**WORK ITEM**
Using the records below, give again exactly the lines from the line that contains "The Honorable Tom Vilsack" through the line that contains "On behalf of", both ends included, and only those.
----- DATASET RECORDS
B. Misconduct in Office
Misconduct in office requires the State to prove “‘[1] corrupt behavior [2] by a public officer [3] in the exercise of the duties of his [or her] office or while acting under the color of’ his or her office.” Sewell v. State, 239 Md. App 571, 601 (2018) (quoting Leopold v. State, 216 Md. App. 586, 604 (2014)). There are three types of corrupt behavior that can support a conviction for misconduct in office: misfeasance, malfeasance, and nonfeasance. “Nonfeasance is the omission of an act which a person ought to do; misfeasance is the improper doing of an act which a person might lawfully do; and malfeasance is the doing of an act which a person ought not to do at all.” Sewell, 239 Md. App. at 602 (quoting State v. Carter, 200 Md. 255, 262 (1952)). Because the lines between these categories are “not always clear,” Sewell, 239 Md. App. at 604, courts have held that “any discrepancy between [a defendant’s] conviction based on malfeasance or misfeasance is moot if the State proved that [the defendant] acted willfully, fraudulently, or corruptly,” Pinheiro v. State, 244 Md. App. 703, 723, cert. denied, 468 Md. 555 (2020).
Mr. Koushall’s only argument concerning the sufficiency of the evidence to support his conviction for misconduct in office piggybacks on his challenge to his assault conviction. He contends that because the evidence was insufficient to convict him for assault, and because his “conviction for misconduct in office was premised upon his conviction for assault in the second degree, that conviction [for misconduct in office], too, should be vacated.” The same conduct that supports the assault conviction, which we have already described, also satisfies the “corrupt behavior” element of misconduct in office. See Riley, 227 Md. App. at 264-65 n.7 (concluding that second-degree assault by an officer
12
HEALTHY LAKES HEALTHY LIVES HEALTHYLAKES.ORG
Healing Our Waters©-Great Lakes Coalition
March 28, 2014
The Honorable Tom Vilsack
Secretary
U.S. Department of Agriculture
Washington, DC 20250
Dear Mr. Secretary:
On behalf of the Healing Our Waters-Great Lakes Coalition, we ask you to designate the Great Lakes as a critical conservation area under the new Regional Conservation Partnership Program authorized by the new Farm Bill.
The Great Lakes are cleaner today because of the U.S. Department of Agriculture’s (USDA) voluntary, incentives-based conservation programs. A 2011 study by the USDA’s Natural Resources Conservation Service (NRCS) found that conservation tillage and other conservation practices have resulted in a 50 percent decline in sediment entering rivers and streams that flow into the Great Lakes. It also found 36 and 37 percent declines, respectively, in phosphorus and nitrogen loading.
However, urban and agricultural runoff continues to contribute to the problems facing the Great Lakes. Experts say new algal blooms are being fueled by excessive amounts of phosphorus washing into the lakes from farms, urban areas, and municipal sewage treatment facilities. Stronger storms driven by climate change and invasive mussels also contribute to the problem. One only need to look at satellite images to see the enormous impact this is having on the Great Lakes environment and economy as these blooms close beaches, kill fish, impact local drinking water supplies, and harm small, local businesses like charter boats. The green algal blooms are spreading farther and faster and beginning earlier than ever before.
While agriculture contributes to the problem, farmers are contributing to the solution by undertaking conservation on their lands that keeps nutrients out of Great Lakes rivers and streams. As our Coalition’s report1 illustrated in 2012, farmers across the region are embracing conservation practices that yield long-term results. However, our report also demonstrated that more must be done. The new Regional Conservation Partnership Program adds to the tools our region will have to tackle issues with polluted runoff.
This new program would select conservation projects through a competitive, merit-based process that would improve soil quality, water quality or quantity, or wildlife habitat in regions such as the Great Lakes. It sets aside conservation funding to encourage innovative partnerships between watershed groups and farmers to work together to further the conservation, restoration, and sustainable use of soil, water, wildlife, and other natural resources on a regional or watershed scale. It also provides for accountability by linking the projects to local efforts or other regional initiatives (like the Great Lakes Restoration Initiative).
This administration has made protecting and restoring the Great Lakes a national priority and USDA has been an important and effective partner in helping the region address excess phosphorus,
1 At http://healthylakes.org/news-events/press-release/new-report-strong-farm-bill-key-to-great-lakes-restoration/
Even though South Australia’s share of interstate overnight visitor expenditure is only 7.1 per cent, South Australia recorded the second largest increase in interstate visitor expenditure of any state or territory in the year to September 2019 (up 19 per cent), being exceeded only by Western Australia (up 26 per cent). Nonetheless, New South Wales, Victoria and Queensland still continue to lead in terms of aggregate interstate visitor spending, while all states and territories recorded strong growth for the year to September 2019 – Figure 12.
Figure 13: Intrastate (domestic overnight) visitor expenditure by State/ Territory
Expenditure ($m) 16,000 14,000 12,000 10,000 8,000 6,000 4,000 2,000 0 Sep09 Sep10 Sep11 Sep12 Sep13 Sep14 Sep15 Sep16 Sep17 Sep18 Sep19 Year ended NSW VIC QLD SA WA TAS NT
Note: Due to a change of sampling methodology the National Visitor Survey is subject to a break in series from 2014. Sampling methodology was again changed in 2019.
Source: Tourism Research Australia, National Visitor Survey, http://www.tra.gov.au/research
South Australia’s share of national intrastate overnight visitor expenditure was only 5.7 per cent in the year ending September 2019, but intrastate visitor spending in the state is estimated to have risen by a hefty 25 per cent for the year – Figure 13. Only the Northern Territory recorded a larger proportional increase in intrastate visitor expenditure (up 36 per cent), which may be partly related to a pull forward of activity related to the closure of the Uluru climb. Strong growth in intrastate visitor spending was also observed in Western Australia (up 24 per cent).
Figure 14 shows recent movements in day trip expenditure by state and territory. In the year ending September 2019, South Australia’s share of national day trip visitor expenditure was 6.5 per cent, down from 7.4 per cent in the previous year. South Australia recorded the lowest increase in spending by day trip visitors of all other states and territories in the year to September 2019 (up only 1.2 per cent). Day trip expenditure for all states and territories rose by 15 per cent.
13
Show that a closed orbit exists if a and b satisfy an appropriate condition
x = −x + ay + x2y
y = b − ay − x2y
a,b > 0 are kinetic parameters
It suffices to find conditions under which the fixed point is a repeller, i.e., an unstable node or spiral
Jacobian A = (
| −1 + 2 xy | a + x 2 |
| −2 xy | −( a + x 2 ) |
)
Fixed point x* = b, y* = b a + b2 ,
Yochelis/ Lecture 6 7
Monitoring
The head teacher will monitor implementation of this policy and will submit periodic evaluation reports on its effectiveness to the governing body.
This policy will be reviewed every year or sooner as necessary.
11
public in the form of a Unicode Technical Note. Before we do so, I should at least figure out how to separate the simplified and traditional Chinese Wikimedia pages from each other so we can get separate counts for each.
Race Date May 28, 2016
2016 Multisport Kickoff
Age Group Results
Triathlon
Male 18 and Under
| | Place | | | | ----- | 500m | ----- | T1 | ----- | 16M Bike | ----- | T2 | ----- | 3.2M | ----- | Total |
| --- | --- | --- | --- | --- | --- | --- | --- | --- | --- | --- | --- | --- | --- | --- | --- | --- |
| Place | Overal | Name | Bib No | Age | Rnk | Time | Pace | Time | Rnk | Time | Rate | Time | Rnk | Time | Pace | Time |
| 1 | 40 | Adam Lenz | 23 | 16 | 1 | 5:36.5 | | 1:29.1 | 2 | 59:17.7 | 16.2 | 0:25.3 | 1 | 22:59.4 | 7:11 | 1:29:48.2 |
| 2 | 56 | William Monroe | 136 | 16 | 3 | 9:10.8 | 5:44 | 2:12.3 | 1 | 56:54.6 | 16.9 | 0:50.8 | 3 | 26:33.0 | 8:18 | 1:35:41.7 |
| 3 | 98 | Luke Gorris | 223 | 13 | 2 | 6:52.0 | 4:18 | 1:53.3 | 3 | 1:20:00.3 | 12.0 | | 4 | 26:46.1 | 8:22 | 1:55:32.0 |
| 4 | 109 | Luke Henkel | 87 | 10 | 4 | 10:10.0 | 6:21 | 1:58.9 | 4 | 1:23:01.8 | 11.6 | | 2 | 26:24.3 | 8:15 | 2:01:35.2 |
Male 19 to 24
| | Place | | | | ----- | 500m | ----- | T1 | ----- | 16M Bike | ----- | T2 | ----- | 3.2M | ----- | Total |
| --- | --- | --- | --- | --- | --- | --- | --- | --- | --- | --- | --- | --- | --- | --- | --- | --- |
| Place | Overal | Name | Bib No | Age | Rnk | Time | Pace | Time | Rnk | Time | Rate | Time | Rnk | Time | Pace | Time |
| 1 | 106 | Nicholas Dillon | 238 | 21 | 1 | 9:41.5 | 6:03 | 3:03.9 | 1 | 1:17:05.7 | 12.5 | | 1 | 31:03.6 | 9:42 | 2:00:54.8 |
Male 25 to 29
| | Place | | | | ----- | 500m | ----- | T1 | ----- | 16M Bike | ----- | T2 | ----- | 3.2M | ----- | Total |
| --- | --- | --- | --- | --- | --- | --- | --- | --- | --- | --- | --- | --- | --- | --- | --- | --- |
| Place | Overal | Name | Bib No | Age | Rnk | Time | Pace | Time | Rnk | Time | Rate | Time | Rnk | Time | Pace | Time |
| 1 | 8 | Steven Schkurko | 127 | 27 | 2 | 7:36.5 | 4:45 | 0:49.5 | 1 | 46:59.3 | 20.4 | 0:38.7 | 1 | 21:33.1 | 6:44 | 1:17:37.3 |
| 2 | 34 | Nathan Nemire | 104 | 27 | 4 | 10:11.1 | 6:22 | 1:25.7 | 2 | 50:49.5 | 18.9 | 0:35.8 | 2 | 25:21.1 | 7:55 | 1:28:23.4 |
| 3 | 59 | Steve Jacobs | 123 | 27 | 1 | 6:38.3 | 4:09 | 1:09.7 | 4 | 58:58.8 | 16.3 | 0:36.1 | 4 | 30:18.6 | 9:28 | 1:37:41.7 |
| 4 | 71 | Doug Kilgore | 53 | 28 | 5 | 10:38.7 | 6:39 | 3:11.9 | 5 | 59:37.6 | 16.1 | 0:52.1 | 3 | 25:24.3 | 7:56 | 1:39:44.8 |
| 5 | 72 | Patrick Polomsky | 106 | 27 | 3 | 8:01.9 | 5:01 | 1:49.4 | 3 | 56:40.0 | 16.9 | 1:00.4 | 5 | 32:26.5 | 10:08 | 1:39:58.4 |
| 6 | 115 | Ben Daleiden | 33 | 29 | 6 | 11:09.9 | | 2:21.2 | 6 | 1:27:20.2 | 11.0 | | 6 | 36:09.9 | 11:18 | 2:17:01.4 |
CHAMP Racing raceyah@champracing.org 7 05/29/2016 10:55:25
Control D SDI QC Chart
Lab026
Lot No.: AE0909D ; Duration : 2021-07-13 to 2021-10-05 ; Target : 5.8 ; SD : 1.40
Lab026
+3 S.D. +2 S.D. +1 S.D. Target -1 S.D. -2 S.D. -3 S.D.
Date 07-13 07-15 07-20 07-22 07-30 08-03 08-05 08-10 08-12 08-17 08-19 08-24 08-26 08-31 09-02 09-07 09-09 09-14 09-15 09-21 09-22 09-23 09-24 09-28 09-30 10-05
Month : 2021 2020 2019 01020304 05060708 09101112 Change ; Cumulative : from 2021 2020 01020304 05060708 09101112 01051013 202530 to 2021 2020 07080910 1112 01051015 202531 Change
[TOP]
----------
**YOUR RESPONSE**
The Honorable Tom Vilsack
Secretary
U.S. Department of Agriculture
Washington, DC 20250
Dear Mr. Secretary:
On behalf of the Healing Our Waters-Great Lakes Coalition, we ask you to designate the Great Lakes as a critical conservation area under the new Regional Conservation Partnership Program authorized by the new Farm Bill.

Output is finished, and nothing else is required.